The first is the higher cost of funds employing the strategy.  The cost of a mutual fund is often a function of the complexity of the fund’s management.  This is why a large cap index fund which does little more than hold the stocks of companies in the S&P 500 will cost very little to the investor looking to track the index’s performance.  An emerging market fund, which requires fund managers to relentlessly research and appraise the value of international stocks in lesser-developed nations for the greatest potential return, will often cost many times what the indexed fund does.

The management cost evaluation for ESG funds, however, is different.  They often hold, for example, domestic large cap stocks, which should signify lower management cost to investors.  But because there are additional administrative costs in analysts’ researching and measuring things like diversity of skin colors or genders among a particular company’s board of directors, the cost of investment necessarily climbs with ESG funds.

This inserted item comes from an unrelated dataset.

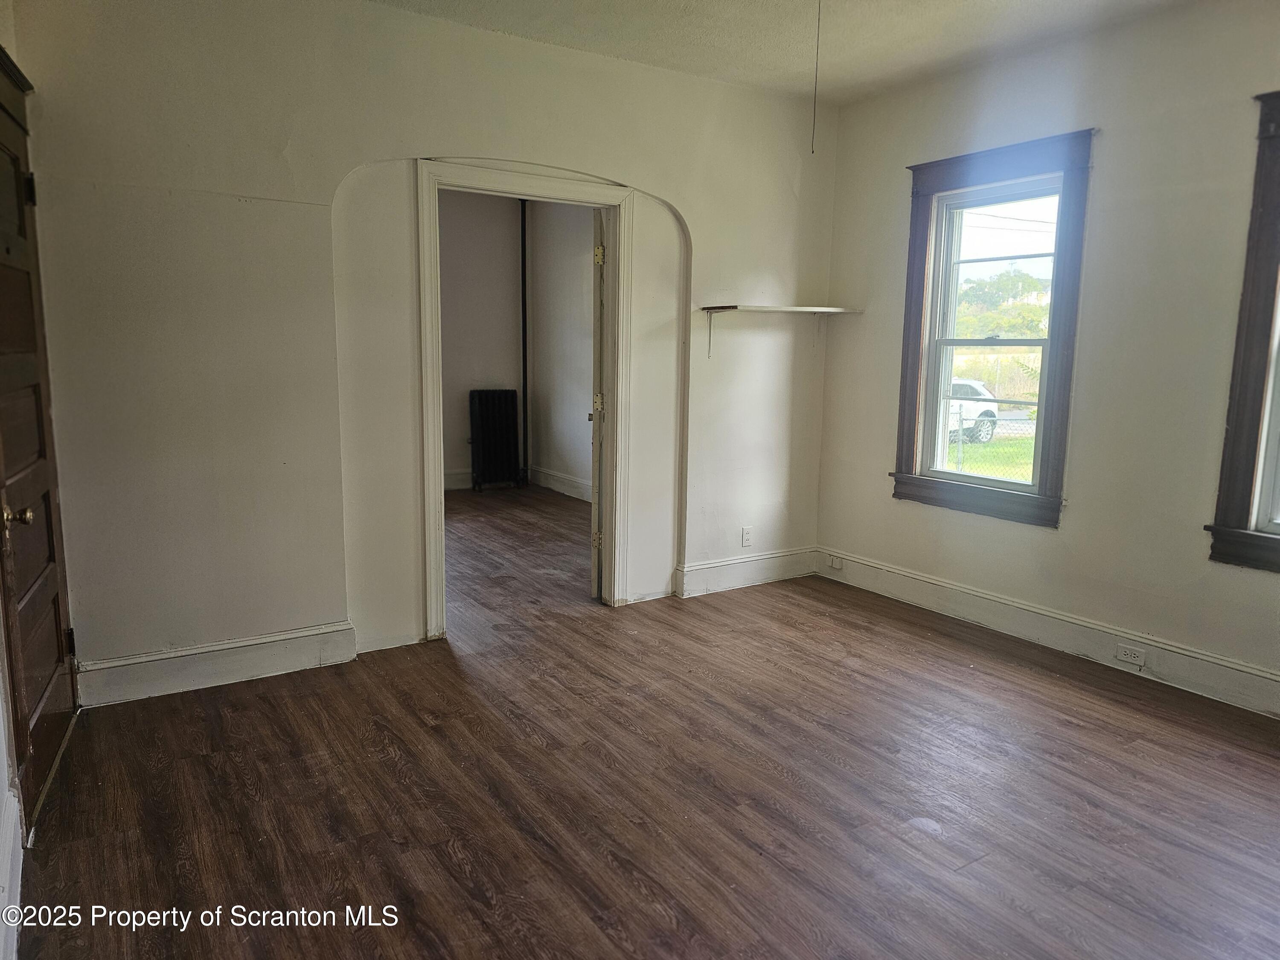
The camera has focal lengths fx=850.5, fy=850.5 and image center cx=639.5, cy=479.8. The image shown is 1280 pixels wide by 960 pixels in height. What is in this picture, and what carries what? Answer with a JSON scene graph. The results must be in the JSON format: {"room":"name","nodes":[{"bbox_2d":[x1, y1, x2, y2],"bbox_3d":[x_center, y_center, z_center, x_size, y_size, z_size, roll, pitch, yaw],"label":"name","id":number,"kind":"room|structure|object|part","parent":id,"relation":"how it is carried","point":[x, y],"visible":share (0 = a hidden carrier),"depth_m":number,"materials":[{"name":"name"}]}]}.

In the presence of increased cost, a fiduciary acting in the best interest of plan participants should be able to argue that greater potential performance offsets the additional cost.  But ESG doesn’t have a particularly strong track record, especially if you consider its forebears.      

Before ESG became the most recent popular marketing name for investment strategies which prioritized an investor’s feelings over cost and performance, there were “socially responsible” funds which restricted investment in oil companies, or cosmetic companies that tested on animals, etc.  Before that, back in the 1990s, a fund fact sheet might have enticed socially-minded investors by explaining that the fund’s objective was to limit investment in “sin stocks” like tobacco or gambling. 

The trend of the 1990s largely died out as a fad due to underperformance.  It was reinvented in the wake of global warming hysteria in the 2000s, but yet again, these funds were often terrible sellers due to lower performance.  And that is because these funds will typically not, except in some very specific circumstances, outperform funds that are not constrained by ESG considerations.